When I think of NABT, I think of close friends and mentors that have been important and influential parts of my life for over 25 years. Stacey Kiser’s recent column was a wonderful compilation of her NABT experience, and it led me to reflect on my own NABT journey.

I began my career as a middle school life science teacher and then went on to teach high school biology and chemistry. I wanted to be the best teacher I could possibly be, and it was overwhelming at times. What were the most engaging activities and labs to demonstrate the concepts I wanted the students to learn? Having 35 to 40 students in the classroom and very little lab space, equipment, and other resources was often a challenge. I didn’t even know how to order equipment. Who knew there were so many different kinds of test tubes, Petri dishes, and paramecia? There were many people who helped me in those first years. The guidance counselor knew that students would bring me snakes, so during the summer he taught me how to handle nonpoisonous species; years later, at one time, I had over 22 snakes in my classroom.

Most important in those early years was being introduced to NABT by colleagues, and I looked forward to the arrival of my ABT with its articles and new ideas for labs. I started attending state meetings (SCABT) and learned so much. Being involved with those amazing biology/life science teachers showed me that NABT was truly the organization that would encourage and support my teaching.

Another very important mentor in my life was Dr. Jan Haldeman, who invited me to attend my first NABT conference in Orlando, Florida. We had to pay our own expenses, so we put five biology teachers in the same hotel room. That conference was an eye-opening experience for me. Everyone was truly welcoming, from the college/university people to the nationally known speakers. I felt like I had found a home and a new “family.” We all liked the same things and had the same goals. Also, who knew biology teachers had so much fun? We ended one night at 3 am in someone’s hotel room watching slides of African flower species. Wonderful! Dr. Haldeman won the NABT Four-Year College and University Biology Teaching Award in 2014, and I was very happy she received this recognition.

In 1989 I had the opportunity to enter a Ph.D. program in Plant Physiology and, after graduating, to teach on the college level. Even though I truly loved teaching Plant Physiology and other biology courses, I was able to co-teach biology education classes. I always encouraged the preservice teachers to join NABT (sometimes paying for their memberships myself), wanting to mentor these future biology educators.

Through the years, my NABT colleagues have continued mentoring and encouraging me to take on active roles in the organization. The Four-Year College & University Section “family” members, many I have known since my early days coming to conferences, are still some of my closest friends.
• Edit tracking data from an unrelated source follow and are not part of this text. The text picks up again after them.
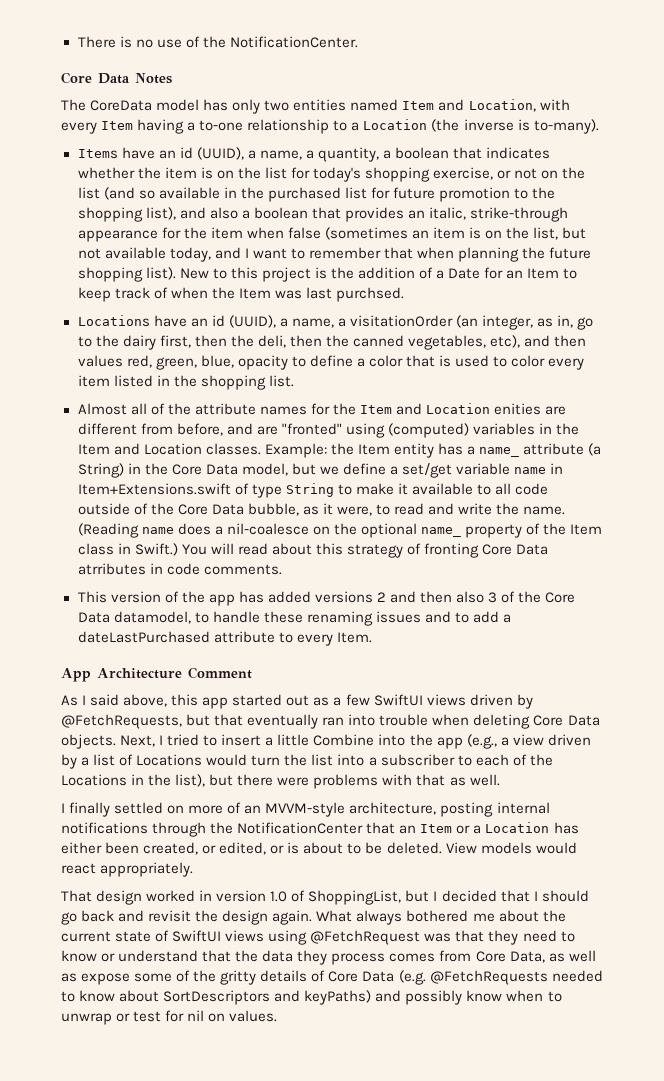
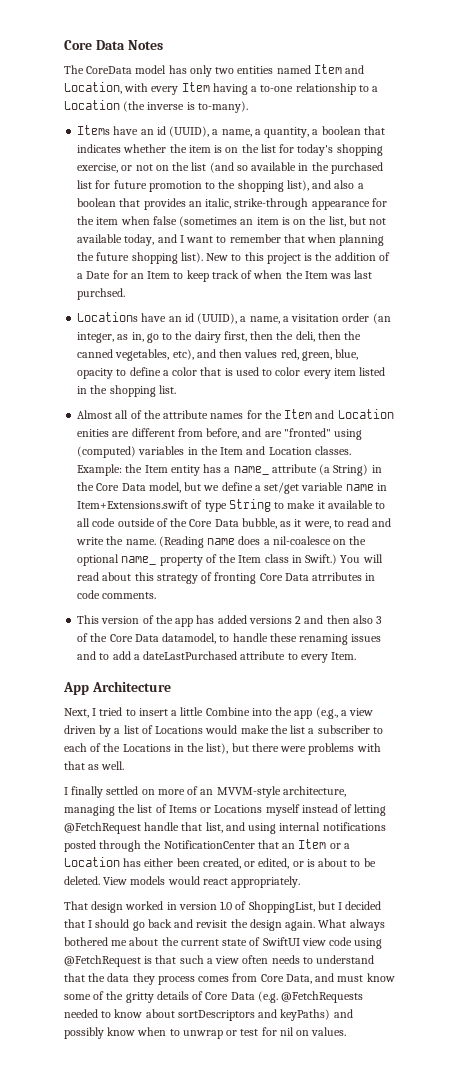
[77,36,358,48] There is no use of the NotificationCenter. // -> (64, 45) none
[349,315,453,327] visitationOrder -> [291,313,370,322] visitation order
[188,667,252,679] [61,694,533,709] [61,714,600,729] [61,734,116,749] Comment // As I said above, this app started out as a few SwiftUI views driven by @FetchRequests, but that eventually ran into trouble when deleting Core Data objects. -> (171, 686) //
[251,754,365,766] turn the list into -> [240,725,306,734] make the list
[440,802,494,817] posting -> [64,804,387,816] [64,822,277,834] managing the list of Items or Locations myself instead of letting @FetchRequest handle that list, and using
(148, 828) none -> [64,840,96,852] posted
[225,930,575,945] [61,950,116,962] views using @FetchRequest was that they need to know or -> [301,937,383,949] [64,955,313,967] view code using @FetchRequest is that such a view often needs to
[548,950,596,962] [61,973,131,985] as well as expose -> [315,973,395,982] and must know
[163,990,271,1005] SortDescriptors -> [177,1010,255,1021] sortDescriptors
Speaking of mentors, I want to thank Stacey Kiser for all the wonderful work she has done on behalf of NABT this past year. One of her initiatives has been to update and revise the NABT Position Statements, and we are close to completing this goal. If you have never had a chance to peruse these, I recommend taking a few minutes to do so. They are located at http://www.nabt.org under “Free Teaching Resources.” Some of our position statements are suggested guidelines that will be helpful if you need support with your school or administration. Examples include “The Use of Human Body Fluids and Tissue Products in Biology Teaching,” “The Use of Animals in Biology Education,” “Administrative Support for Life Science Teachers,” and “Role of Laboratory and Field Instruction in Biology Education.” Others state NABT’s philosophy on important topics in biology today such as environmental issues, sustainability, evolution, cyberlearning, and equity in science education. We are currently developing a new position statement on teaching about climate change.

It is also important to mention the hard work and dedication of Jacki Reeves-Pepin, our executive director. She is constantly looking for ways to promote NABT and its goals and to bring us into the next decade more prepared than ever before. I can’t thank her enough for her guidance!

If you are reading this ABT, most likely you have already mentored and encouraged others in their journey as life science or biology teachers. I want to thank you for your work and encourage you to continue this important task. Think of others that might need the NABT family. Give them copies of the journal, encourage them to join our Facebook page and follow us on Twitter.

We are also looking for new ways to help mentor other teachers. The #IamNABT video contest will look to members to post videos highlighting favorite classroom practices, field study descriptions, or other engaging activities on YouTube. The videos will be judged by a “celebrity panel,” and the grand prize winner of the contest will receive a paid trip to next year’s NABT Professional Development Conference in Providence! Look for details in the coming months.

As you can see, 2015 will be an exciting year for NABT, and I look forward to serving as your president. I would love to hear your NABT story!